More than half of lenders based in Chugoku, Koshinetsu, Shikoku and Tohoku earned less revenue.
The rapidly ageing population in Japan will deal a heavier blow to banks in the regions whose working-age populations are contracting faster and are already grappling with shrinking loan balances, according to a report from Moody's. Banks in regions with the smallest working-age populations as percentages of total populations have below-average LTD ratios.
Moreover, around 60% of regional banks that earned less revenue from loans and fees than operating expenses in fiscal 2017 are based in the Chugoku, Koshinetsu, Shikoku and Tohoku regions, where populations are ageing most rapidly (in the 31-33% range) unlike Tokyo and Kanto whose elderly population are in the 23-27% range.

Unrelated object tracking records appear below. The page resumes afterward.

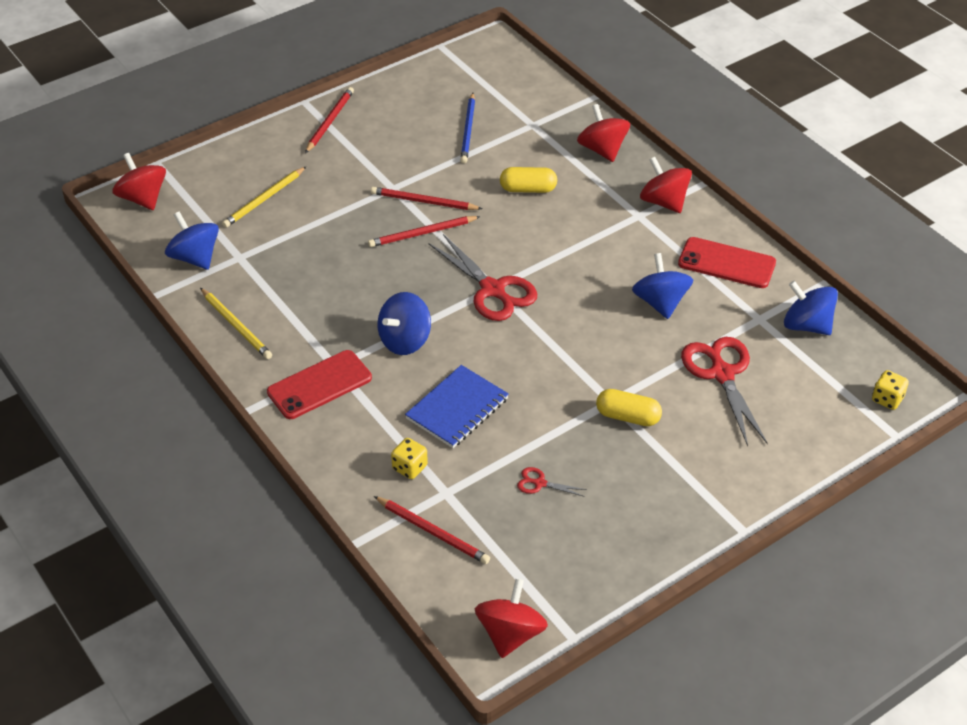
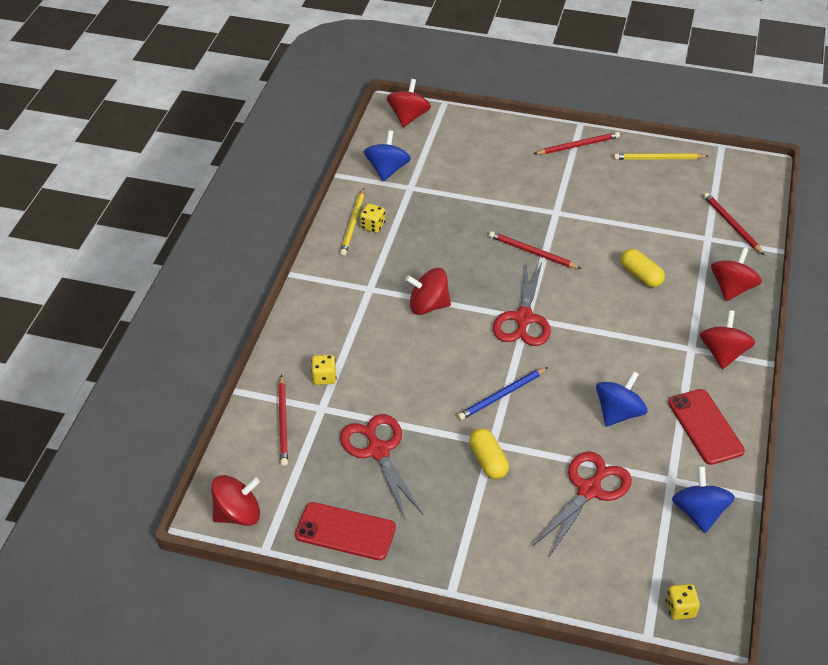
camera: 50 degrees right, 0 degrees up
yellow pencil [222,167,306,228] -> yellow pencil moved to [614,153,708,160]
red phone [267,350,372,419] -> red phone moved to [295,502,396,560]
red pencil [371,187,482,210] -> red pencil moved to [703,193,764,255]
blue spinning top [378,292,431,355] -> red spinning top [405,268,451,315]
blue notebook [405,365,509,448] -> none
blue pencil [460,93,475,163] -> blue pencil moved to [457,367,548,420]
red scissors [517,467,587,497] -> red scissors [340,414,423,521], size x2.22
none -> yellow dice [360,204,385,233]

Japan's population started decliing in 2008 and the government is predicting a further decline of 16% from 2017 to 2045 and with the share of people aged over 65 to grow from 28% to 37% of the population.

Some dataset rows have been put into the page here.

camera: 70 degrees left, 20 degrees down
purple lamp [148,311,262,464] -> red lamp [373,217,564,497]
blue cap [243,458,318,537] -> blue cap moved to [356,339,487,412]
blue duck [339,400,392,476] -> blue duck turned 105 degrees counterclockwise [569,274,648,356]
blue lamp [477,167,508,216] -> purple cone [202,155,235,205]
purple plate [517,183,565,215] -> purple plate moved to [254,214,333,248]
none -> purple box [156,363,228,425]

“Pressure on profitability is particularly severe for small banks that have limited options to mitigate declines in net interest income, their main revenue source,” the ratings agency said, noting that this will lead to a decrease in credit and many corporates to accumulate cash holdings, which creates excess liquidity in the system.
“Regional banks are largely funded with deposits, and reflecting the lack of lending opportunities, their loan-to-deposit (LTD) ratios are below 80%,” Moody’s said. Data showed that banks in regions with the smallest working-age populations as percentages of total populations have below-average LTD ratios. Also, about 60% of regional banks that earned less revenue from loans and fees than operating expenses in fiscal 2017 are based in the Chugoku, Koshinetsu, Shikoku and Tohoku regions, where populations are ageing most rapidly.

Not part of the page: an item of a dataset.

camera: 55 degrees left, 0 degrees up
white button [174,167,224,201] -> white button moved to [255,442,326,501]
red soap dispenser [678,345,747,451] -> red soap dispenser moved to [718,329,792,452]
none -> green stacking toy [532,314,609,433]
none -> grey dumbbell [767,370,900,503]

These issues will not be as much a struggle for large institutions equipped with resources to invest in new businesses and can diversify their revenue sources away from domestic interest income, the ratings agency said.
Moody’s also noted that growing non-interest income is not a feasible option for small banks because they lack either resources to invest in product development or the capability to offer complex products, and in any event, demand for such products amongst their clients is minimal.